The album spawned two singles in addition to the already released "Numb": "Glory Box", which reached No. 13 in the UK singles chart; and "Sour Times", which reached the same position on re-release in 1995. "Sour Times" achieved moderate success in the US, reaching peak positions of No. 5 and No. 53 on the Alternative and Hot 100 Billboard charts, respectively, in February 1995. On 3 December 2008, Universal Music Japan released Dummy and Portishead as limited SHM-CD versions.
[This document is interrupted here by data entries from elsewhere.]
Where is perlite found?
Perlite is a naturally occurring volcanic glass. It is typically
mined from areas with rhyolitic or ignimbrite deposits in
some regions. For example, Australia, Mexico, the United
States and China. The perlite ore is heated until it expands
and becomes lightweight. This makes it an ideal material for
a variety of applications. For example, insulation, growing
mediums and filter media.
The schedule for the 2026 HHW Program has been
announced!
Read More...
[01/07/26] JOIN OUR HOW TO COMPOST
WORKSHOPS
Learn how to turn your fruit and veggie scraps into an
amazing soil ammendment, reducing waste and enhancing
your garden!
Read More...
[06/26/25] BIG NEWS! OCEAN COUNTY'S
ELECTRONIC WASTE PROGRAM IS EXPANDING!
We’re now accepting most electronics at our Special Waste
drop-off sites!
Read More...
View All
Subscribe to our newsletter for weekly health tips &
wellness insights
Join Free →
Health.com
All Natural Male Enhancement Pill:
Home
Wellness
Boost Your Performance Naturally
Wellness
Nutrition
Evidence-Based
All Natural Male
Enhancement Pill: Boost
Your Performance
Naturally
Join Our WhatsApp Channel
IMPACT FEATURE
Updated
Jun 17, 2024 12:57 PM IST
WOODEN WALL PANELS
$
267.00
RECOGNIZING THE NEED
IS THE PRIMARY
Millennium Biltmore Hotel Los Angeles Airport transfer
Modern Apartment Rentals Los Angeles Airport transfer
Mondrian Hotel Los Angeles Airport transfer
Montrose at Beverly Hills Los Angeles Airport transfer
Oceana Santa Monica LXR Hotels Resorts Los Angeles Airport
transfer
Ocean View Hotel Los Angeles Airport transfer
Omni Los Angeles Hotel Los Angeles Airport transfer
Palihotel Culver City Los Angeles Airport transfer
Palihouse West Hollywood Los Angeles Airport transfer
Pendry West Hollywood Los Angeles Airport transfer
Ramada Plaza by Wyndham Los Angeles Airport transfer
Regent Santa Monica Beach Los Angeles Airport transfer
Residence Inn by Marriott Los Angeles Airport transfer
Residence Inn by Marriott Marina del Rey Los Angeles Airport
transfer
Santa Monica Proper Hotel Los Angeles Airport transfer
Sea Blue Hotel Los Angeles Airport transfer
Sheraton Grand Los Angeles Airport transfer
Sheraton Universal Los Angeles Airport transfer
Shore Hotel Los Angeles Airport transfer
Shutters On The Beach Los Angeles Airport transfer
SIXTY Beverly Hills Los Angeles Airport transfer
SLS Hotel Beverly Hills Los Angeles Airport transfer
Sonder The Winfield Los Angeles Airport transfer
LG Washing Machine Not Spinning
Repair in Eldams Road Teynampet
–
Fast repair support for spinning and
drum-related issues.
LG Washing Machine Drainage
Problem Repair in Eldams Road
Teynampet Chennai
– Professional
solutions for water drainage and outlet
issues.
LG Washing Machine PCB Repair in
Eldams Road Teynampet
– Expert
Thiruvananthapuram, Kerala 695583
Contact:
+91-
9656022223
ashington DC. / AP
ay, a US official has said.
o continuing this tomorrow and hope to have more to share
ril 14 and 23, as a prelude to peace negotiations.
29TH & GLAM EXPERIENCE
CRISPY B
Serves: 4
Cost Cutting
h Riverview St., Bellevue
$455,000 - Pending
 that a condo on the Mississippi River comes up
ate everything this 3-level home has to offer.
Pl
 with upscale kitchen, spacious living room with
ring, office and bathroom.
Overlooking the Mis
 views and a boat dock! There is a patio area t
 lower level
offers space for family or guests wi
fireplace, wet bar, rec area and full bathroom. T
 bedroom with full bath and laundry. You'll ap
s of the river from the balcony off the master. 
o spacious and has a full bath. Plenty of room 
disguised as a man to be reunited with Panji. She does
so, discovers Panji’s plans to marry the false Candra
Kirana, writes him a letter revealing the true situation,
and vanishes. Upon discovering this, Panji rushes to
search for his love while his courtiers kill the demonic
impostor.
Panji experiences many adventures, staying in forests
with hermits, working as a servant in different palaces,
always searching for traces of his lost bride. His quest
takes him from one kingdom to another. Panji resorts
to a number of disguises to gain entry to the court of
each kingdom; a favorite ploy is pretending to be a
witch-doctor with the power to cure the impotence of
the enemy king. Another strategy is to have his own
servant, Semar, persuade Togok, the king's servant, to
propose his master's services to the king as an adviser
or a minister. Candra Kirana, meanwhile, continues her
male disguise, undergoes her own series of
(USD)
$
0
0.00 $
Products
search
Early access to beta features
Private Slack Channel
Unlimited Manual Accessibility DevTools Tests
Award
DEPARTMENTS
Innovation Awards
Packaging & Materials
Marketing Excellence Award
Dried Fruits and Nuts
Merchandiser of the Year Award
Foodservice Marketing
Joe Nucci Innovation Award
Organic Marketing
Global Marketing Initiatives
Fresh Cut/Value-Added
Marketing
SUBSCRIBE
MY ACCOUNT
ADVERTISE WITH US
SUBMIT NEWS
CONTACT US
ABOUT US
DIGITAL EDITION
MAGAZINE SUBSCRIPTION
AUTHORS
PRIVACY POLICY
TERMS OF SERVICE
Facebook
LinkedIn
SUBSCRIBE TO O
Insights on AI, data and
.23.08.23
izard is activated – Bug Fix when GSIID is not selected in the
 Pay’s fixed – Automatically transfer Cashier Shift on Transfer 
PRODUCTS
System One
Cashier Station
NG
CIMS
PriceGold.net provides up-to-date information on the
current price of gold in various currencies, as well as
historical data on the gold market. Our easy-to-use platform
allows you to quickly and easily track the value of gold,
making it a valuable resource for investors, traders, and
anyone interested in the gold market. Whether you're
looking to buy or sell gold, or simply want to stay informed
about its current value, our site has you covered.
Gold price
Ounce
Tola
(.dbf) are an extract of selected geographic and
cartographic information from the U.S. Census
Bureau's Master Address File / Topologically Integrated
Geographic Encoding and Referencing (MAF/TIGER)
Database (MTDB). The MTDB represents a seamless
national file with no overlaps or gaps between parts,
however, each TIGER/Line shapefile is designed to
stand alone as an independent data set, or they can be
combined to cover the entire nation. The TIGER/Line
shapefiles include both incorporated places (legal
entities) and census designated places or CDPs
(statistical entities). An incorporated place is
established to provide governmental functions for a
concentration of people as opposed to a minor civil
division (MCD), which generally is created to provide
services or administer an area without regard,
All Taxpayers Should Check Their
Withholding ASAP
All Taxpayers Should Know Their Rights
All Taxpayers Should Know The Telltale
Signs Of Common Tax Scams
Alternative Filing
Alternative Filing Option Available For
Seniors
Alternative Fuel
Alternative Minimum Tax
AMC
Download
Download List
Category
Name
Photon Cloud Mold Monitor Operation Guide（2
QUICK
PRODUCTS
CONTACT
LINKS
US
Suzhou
NME summed up the record by saying, "This is, without question, a sublime debut album. But so very, very sad." It observed, "From one angle, its languid slowbeat blues clearly occupy similar terrain to soulmates Massive Attack and all of Bristol hip-hop's extended family. But from another these are avant garde ambient moonscapes of a ferociously experimental nature." The review concluded that "Portishead's post-ambient, timelessly organic blues are probably too left-field, introspective and downright Bristolian to grab short-term glory as some kind of Next Big Thing. But remember what radical departures Blue Lines, Ambient Works and Debut were for their times and make sure you hear this unmissable album."Melody Maker stated that the band "were undeniably the classiest, coolest thing to have appeared in the country for years... Dummy, their debut, takes perfectly understated blues, funk and rap/hip hop, brackets all this in urban angst and then chills it to the bone." The review described the record as "musique noire for a movie not yet made, a perfect, creamy mix of ice-cool and infra-heat that is desperate, desolate and driven by a huge emotional hunger, but also warmly confiding... Most of us waver hopelessly between emotional timidity and temerity the whole of our lives and Dummy marks out that territory perfectly."
Q described Dummy as "perhaps the year's most stunning debut album" and proclaimed that "the singer's frail, wounded-sparrow vocals and Barrow's mastery of jazz-sensitive soul/hip hop grooves and the almost forgotten art of scratching are an enthralling combination".Mojo said that "Portishead make music for an early evening drinks party on the set of The Third Man. There is nothing kitschy about them either... Beth Gibbons' voice has a genuine chill to it, and Geoff Barrow's background soundscapes are worthy of Lalo Schiffrin and Nellee Hooper."Rolling Stone said, "From tape loops and live strings, Fender Rhodes riffing and angelic singing, these English subversives construct très hip Gothic hip-hop... Assertive rhythms and quirky production, however, save Portishead from languishing in any cosy retro groove. Instead they manage yet another – very smart – rebirth of cool." The magazine later raised its original rating of the album from 3.5 stars to 4 stars out of 5.Robert Christgau of The Village Voice, selecting "Sour Times" and "Wandering Star" as highlights, dubbed the album "Sade for androids" and later awarded it a one-star honorable mention rating, indicating "a worthy effort consumers attuned to its overriding aesthetic or individual vision may well like."
Retrospective reviews of the album also praised it highly. AllMusic said, "Portishead's album debut is a brilliant, surprisingly natural synthesis of claustrophobic spy soundtracks, dark breakbeats inspired by frontman Geoff Barrow's love of hip-hop, and a vocalist (Beth Gibbons) in the classic confessional singer/songwriter mold... Better than any album before it, Dummy merged the pinpoint-precise productions of the dance world with pop hallmarks like great songwriting and excellent vocal performances."BBC Music called it "quite simply one of the greatest debut albums of the 1990s" and said that "the constituents that make up much of this collection are easily traced – back to dub, to soul, and especially to hip hop; the array of scratch effects, loops and samples... But it's the manner in which the pieces come together that makes Dummy special to this day... Imitators have come and gone, but no act has reproduced the disquieting magnificence conjured here except Portishead themselves."